If one were to categorize this performance by Ulrick Spang-Hanssen and the Czech Chamber Philharmonic Orchestra, one would have to conclude that this is the way indeed that things should be done, and all of the other fussy, whiny period instrument groups should head up and take note. After several attempts, I can simply find no flaw with this disc other than there are a few typos in the booklet, and I had to add up the total time to include it in this review.

This performance is far from "authentic," but then again, the purists get it wrong too by attempting to play this music with only one to a part in the strings, making it sound as if it were intended for the drawing room and not the grand theatre. This modest style may work for Bach, who had limited resources of which he often complained, but the master theater maker Handel had no fewer than forty musicians at his disposal. And if accounts are correct, he needed that many to be heard over the notoriously unruly crowds in the opera house. If you think that cell phones are rude, how about blatant raucous cat calling and unabashed conversations while you are trying to sing an opera?

These performances do not resort to bringing in the Berlin Philharmonic, rather, they are played with a relatively small compliment of modern instruments, which as explained in the program note, was designed to best fit the organ and the space of the recording more than any attempt at an exact replica of a Handelian performance.

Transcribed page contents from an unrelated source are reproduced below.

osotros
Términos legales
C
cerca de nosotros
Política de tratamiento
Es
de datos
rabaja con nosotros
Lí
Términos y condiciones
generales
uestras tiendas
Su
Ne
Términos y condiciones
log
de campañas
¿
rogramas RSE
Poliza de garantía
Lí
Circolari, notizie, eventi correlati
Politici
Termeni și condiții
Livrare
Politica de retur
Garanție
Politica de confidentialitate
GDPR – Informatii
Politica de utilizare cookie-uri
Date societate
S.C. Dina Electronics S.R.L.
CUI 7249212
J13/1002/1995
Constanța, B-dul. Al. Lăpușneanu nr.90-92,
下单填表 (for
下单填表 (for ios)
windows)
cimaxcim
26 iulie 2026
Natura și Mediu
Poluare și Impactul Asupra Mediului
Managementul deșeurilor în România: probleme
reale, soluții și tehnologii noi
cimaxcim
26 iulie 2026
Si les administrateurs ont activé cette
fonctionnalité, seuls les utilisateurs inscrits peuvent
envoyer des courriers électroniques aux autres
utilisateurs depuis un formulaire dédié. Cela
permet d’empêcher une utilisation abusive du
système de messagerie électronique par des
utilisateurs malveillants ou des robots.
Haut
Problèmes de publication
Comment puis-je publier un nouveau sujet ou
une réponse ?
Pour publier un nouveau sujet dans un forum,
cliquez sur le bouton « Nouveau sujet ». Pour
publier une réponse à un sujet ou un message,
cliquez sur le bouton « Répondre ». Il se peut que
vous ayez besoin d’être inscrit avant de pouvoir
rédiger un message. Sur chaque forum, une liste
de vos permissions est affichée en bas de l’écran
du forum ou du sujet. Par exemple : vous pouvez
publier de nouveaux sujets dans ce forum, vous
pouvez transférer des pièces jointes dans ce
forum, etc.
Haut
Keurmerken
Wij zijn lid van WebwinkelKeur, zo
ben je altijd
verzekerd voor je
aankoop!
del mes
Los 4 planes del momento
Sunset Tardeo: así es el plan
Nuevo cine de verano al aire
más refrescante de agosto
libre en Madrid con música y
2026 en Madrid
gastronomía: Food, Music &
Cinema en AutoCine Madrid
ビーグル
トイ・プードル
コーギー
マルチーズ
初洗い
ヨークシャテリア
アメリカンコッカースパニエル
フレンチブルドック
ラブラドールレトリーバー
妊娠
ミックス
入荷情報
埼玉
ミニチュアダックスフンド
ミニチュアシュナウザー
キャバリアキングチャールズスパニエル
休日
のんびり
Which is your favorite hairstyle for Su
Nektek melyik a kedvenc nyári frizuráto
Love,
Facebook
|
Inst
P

And what performances these are. They simply sparkle with verve and energy, and the playing is so musical and meticulous that it comes across as utterly effortless. The organ of the Deanery at St. Wenceslas’ church is a gem. Robust but not overbearing, Mr. Spang- Hanssen is a splendid player and uses perfect registrations. To add even more delight to the already outstanding partnership between soloist and orchestra, Antonio Piricone’s harpsichord playing is the perfect icing on an already delicious cake. Douglas Bostock is dead on in his choice of tempi. We never feel rushed, nor does the orchestra ever take on the rather breathless feel that many a baroque orchestra generates when they attempt to play this music at breakneck speed.

To begin with, the music itself is the apex of elegance. When brought to life at the hands of such thoughtful musicians, you have more than an hour of riveting music making. This is my first encounter with these artists and this label. The appearance of the disc hints at a modest private operation, and the occasional typo in the notes gives hints that this is a small enterprise. No matter. The essay in the booklet is interesting and lengthy, giving us all sorts of insight into the performers’ ideas and intentions. The performance choices are fully documented and justified by the thorough historical background given in the essay. Sound quality is of the first order. This is one of the most natural sounding discs I have heard in some time.

Without fail, every lover of elegant and vibrant music making should own this disc. The more we hear in the future from these artists the better. This is a world-class production worthy of the widest audience possible. Tutti bravi!